The members of the Southern Posse motorcycle gang had recently settled in the pre-Revolutionary War Heath farmhouse. If one of the motorcyclists had wanted to run Mumler down, he’d be in the hospital, not in Maylene’s flapping his arms like a blue jay defending its trinkets.
“Did you ask them to give your camera back?” Rudy’s voice was mellow-sweet as he smiled at Colin. With Rudy, that mellowsweet voice is usually a sign to step out of the way.
“Not—exactly. We . . .” Colin didn’t seem to have an answer for that. “We went to the police station.” He waved over his shoulder toward the front door. “They said it was outside their jurisdiction. They said we could find you here.”
“The city police?”
“Yessir.”
Chief Deputy Sheriff Rudy nodded. Rudy’s revenge on the city cop would be sweet.
“You can go to the county Law Enforcement Center—the sheriff’s office—and file a report. Somebody will be back in touch with you. It might be best if you all stayed away from out there at the Heath house.”
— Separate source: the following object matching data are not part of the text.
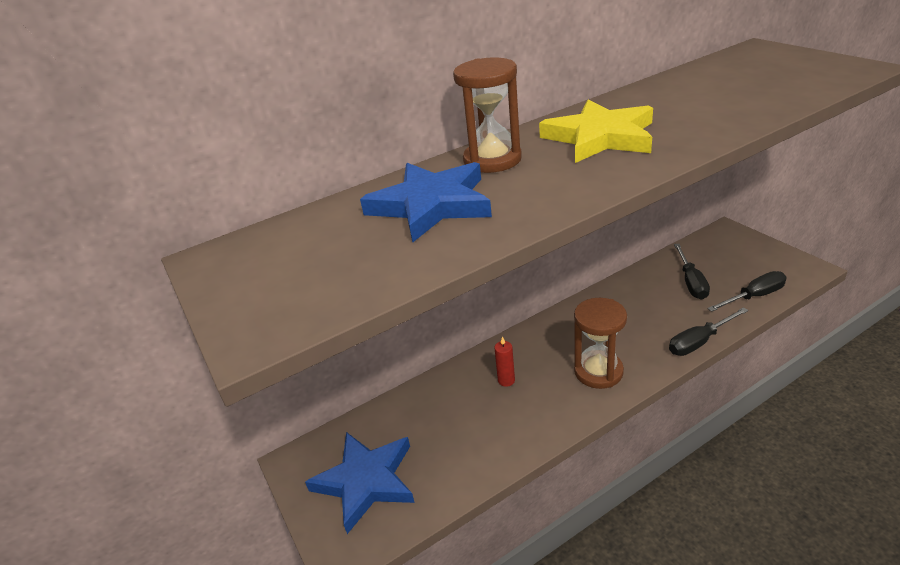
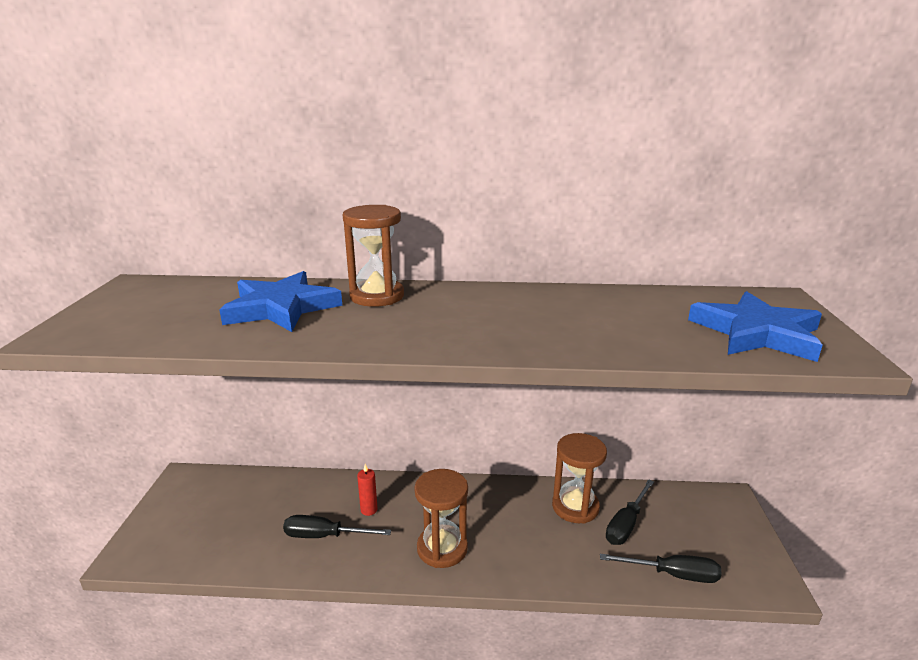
camera: 30 degrees right, 10 degrees down
(365, 481) = (198, 519): blue star -> blue star (756, 333)
(600, 137) = (477, 313): yellow star -> none
(647, 290) = (575, 507): none -> brown hourglass
(699, 342) = (560, 581): black screwdriver -> black screwdriver (325, 536)

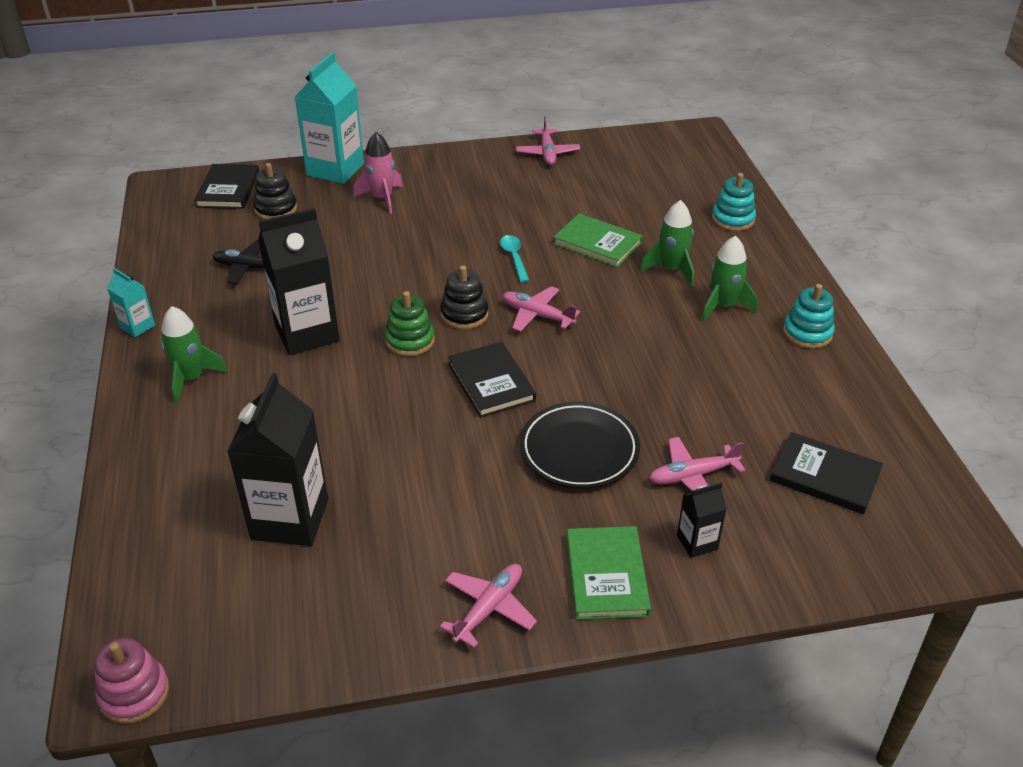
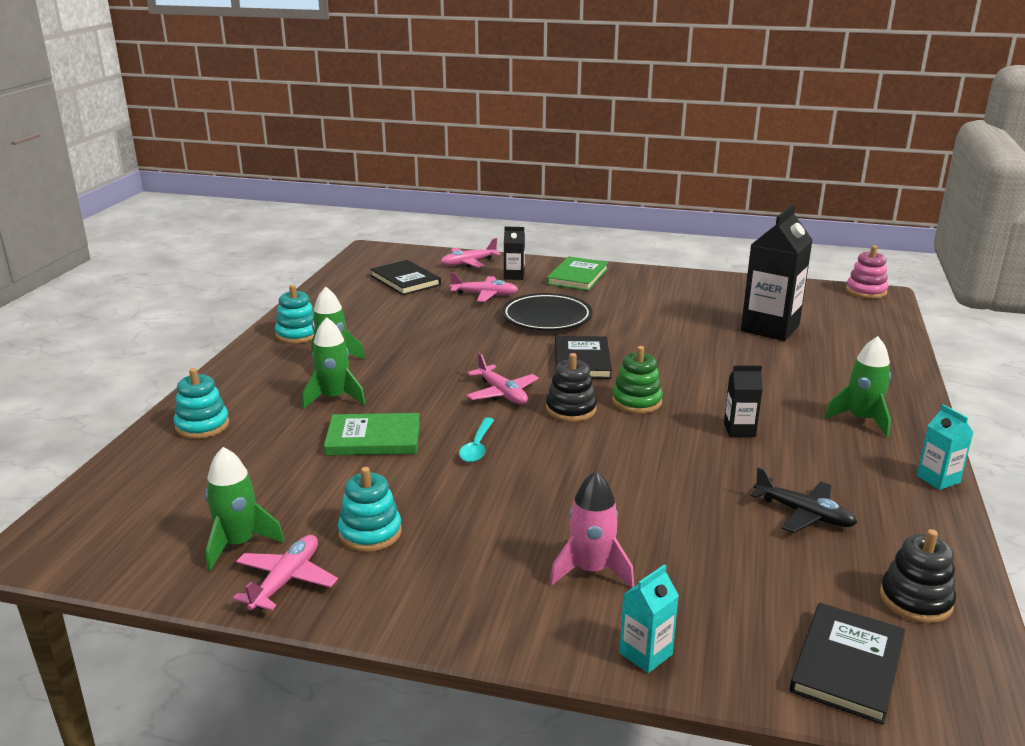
camera: 155 degrees left, 15 degrees down
(276, 209) = (762, 598): black stacking toy -> black stacking toy (915, 600)
(307, 333) = (739, 430): black carton -> black carton, size x0.48
(335, 169) = (645, 654): turquoise carton -> turquoise carton, size x0.48
(489, 608) = (653, 279): pink plane -> pink plane (468, 263)
(529, 185) = (370, 533): none -> turquoise stacking toy
(596, 161) = (238, 544): none -> green rocket
(597, 243) = (373, 438): green book -> green book turned 60 degrees counterclockwise

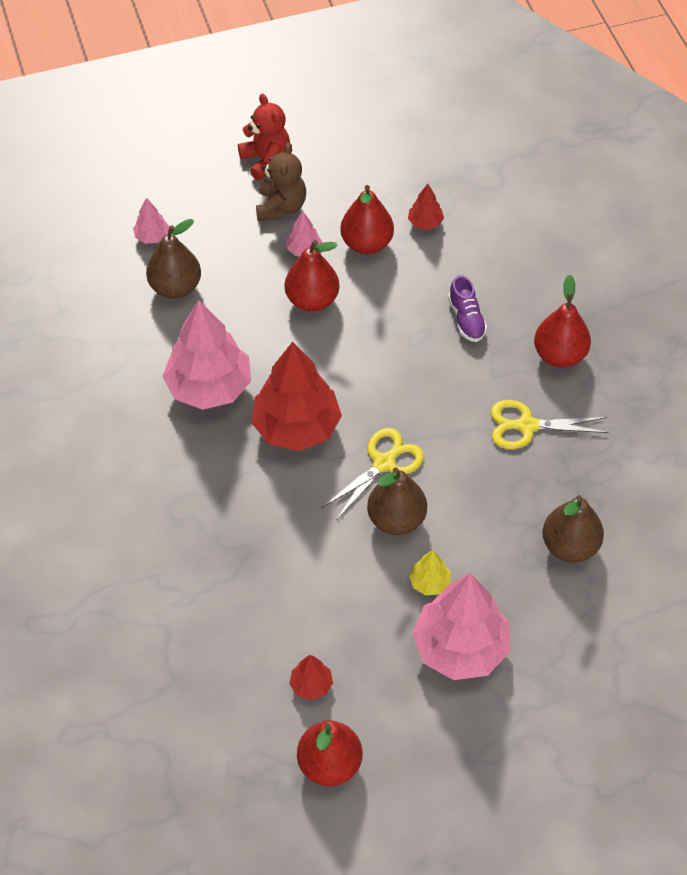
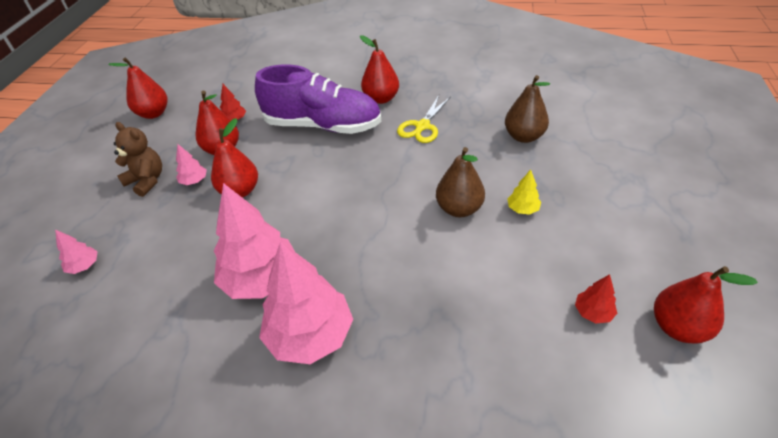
camera: 60 degrees left, 10 degrees down
(175, 287) = (147, 268): brown pear -> none
(266, 160) = (100, 175): red teddy bear -> none
(296, 427) = (341, 237): red tree -> none
(384, 463) = (407, 199): yellow scissors -> none
(389, 135) = (153, 113): none -> red pear
(460, 648) = (585, 211): pink tree -> pink tree (310, 335)
(466, 319) = (323, 126): purple shoe -> purple shoe, size x2.48

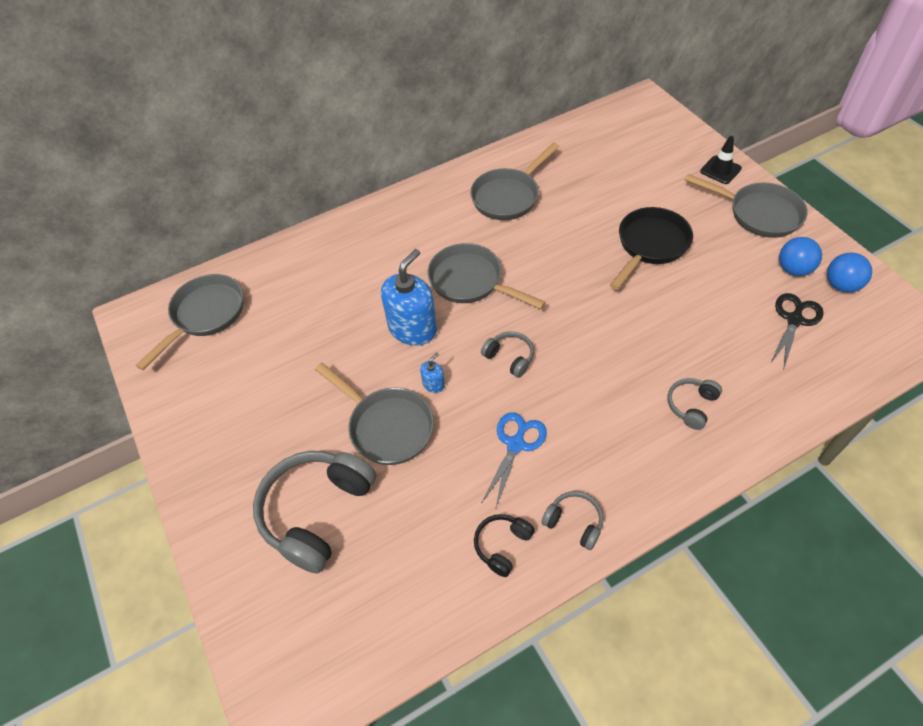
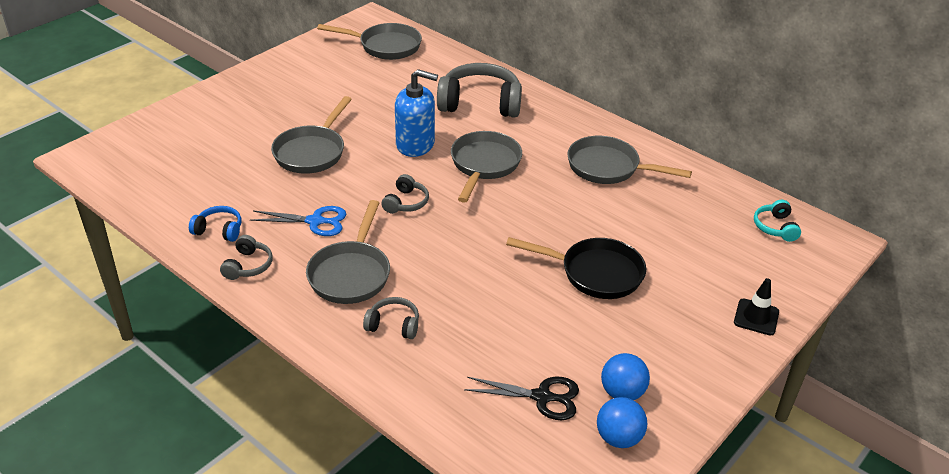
camera: 65 degrees right, 15 degrees down
(317, 512) = (228, 137): grey headphones -> grey headphones (480, 103)
(433, 384) = (361, 167): blue soap dispenser -> none
(502, 545) = (219, 230): black headphones -> blue headphones
(620, 126) = (775, 227): none -> turquoise headphones
(759, 213) = (700, 356): grey pan -> grey pan (351, 273)

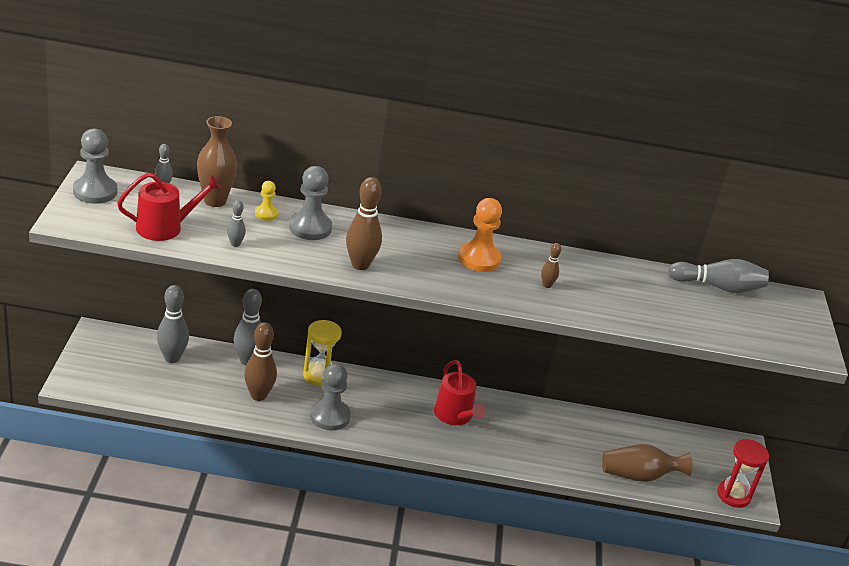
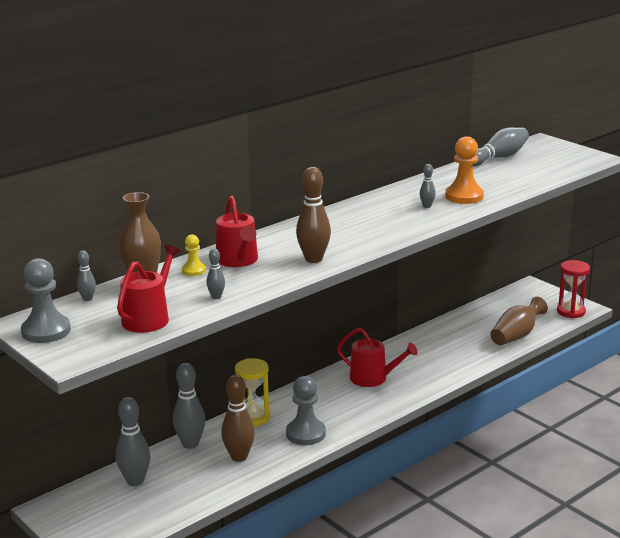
camera: 40 degrees left, 10 degrees down
(310, 228) = (238, 260): grey pawn -> red watering can
(479, 259) = (365, 216): orange pawn -> orange pawn (464, 196)
(547, 285) = (427, 206): brown bowling pin -> grey bowling pin

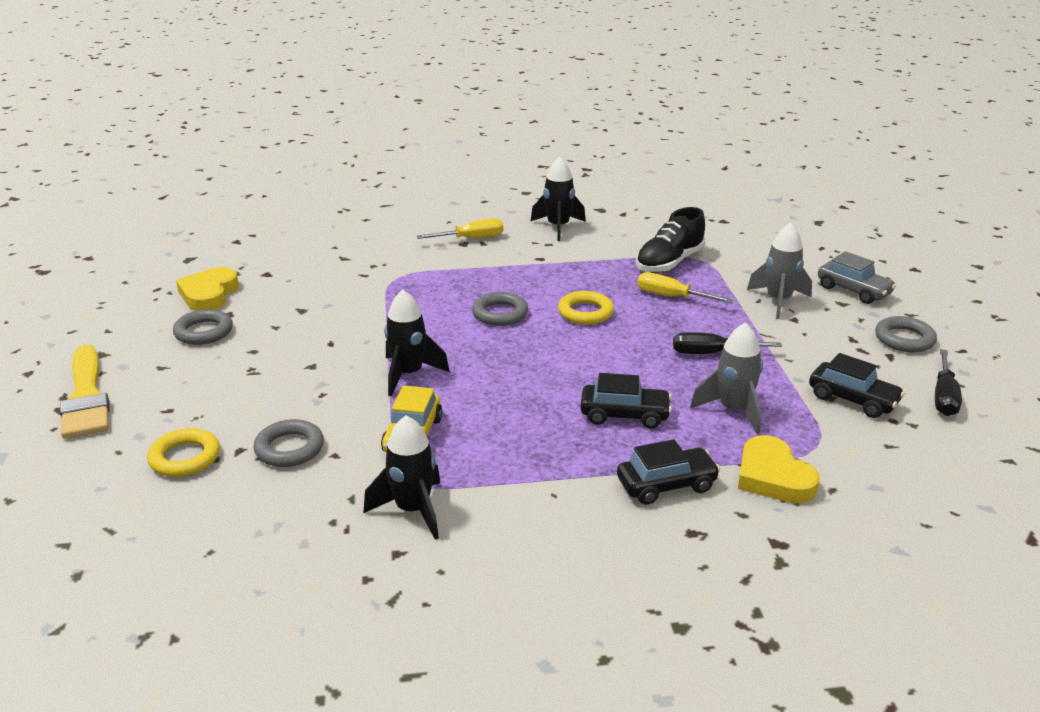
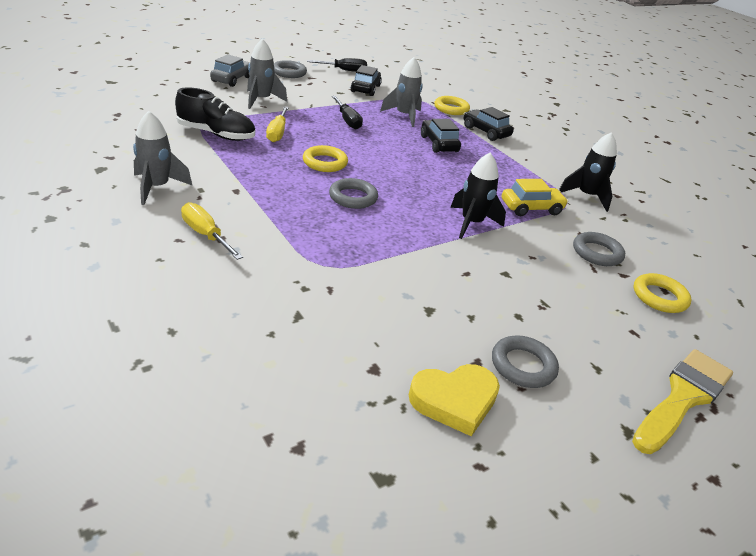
camera: 120 degrees left, 5 degrees up
(558, 227) = (157, 188): black rocket -> grey rocket
(773, 477) = (451, 109): yellow heart -> yellow ring

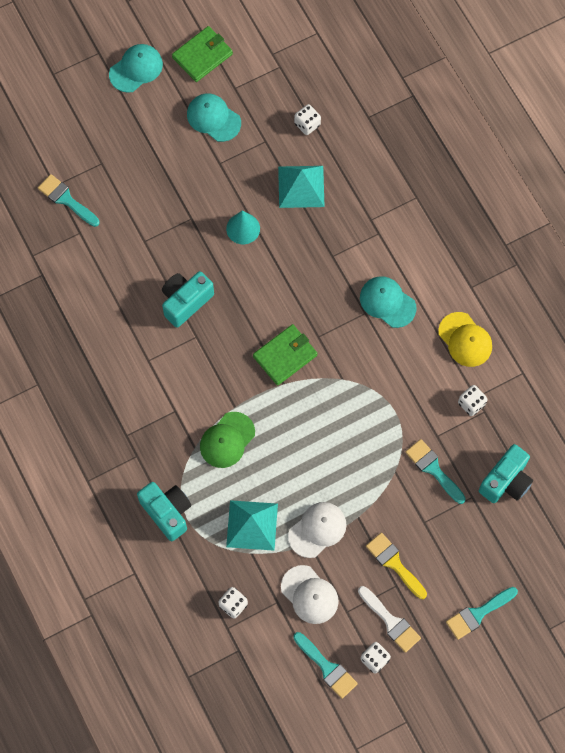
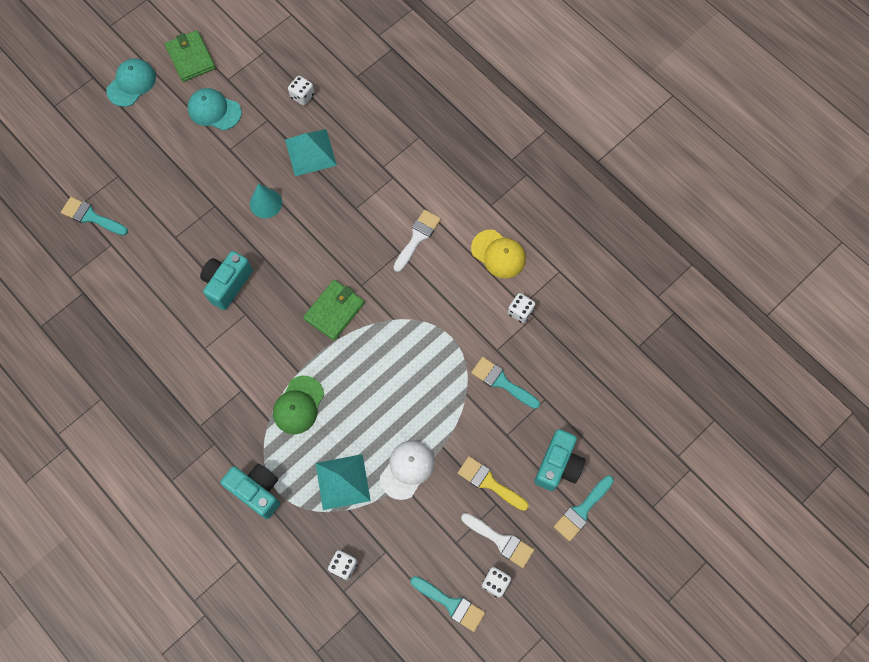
camera: 15 degrees left, 0 degrees up
(202, 56) = (190, 58): green wallet -> green wallet turned 60 degrees counterclockwise
(309, 595) = (416, 535): white cap -> none
(387, 302) = (417, 237): turquoise cap -> white brush
(506, 481) = (572, 376): turquoise camera -> turquoise camera (558, 465)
“Yeah.” Colin nodded but looked forlorn. “That was one of our best leads, though.”
Rudy pursed his lips and gave a good imitation of a commiserating nod. “You boys know about the crybaby bridge? Just north of town?”
Quint, the other ghoster guy, drew closer to the table. He and Colin exchanged glances.
“No.”
“Some real activity there. Ask over to the county library. I’m sure it’s been written up and all.”
The group came to an almost immediate, albeit silent, agreement.
“Thanks.”
“Best time’s around midnight. Be careful. Don’t get run over out there.”
“Yessir.”
They turned without seeing the smile at the corner of Rudy’s mouth. I covered mine with my hand. The laugh I tried to choke back came out as a snort. Good thing I’d stayed away from the ice tea.
“Who the heck sent those innocents out to visit Mad Max and his motorcycle gang?” I asked.